> Task to complete:
Copy out, word for word, the text read from each of the rows below, and leave the pictures out of your answer.

Data Block Start

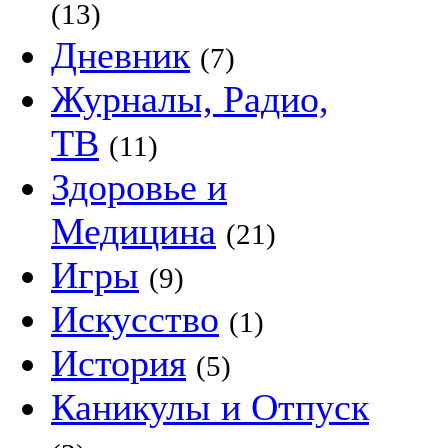
(13)
Дневник
(7)
Журналы, Радио,
ТВ
(11)
Здоровье и
Медицина
(21)
Игры
(9)
Искусство
(1)
История
(5)
Каникулы и Отпуск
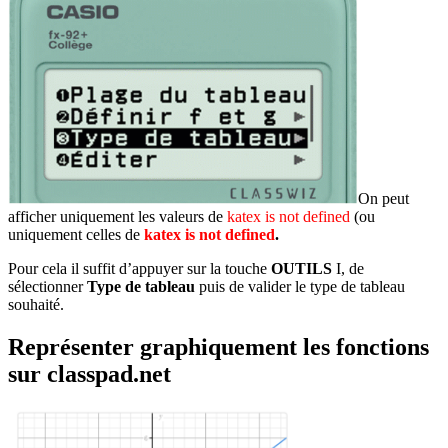
On peut
afficher uniquement les valeurs de
katex is not defined
(ou
uniquement celles de
katex is not defined
.
Pour cela il suffit d’appuyer sur la touche
OUTILS
I
, de
sélectionner
Type de tableau
puis de valider le type de tableau
souhaité.
Représenter graphiquement les fonctions
sur classpad.net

Data Block End

> Response to this task:
(13)
Дневник
(7)
Журналы, Радио,
ТВ
(11)
Здоровье и
Медицина
(21)
Игры
(9)
Искусство
(1)
История
(5)
Каникулы и Отпуск
On peut
afficher uniquement les valeurs de
katex is not defined
(ou
uniquement celles de
katex is not defined
.
Pour cela il suffit d’appuyer sur la touche
OUTILS
I
, de
sélectionner
Type de tableau
puis de valider le type de tableau
souhaité.
Représenter graphiquement les fonctions
sur classpad.net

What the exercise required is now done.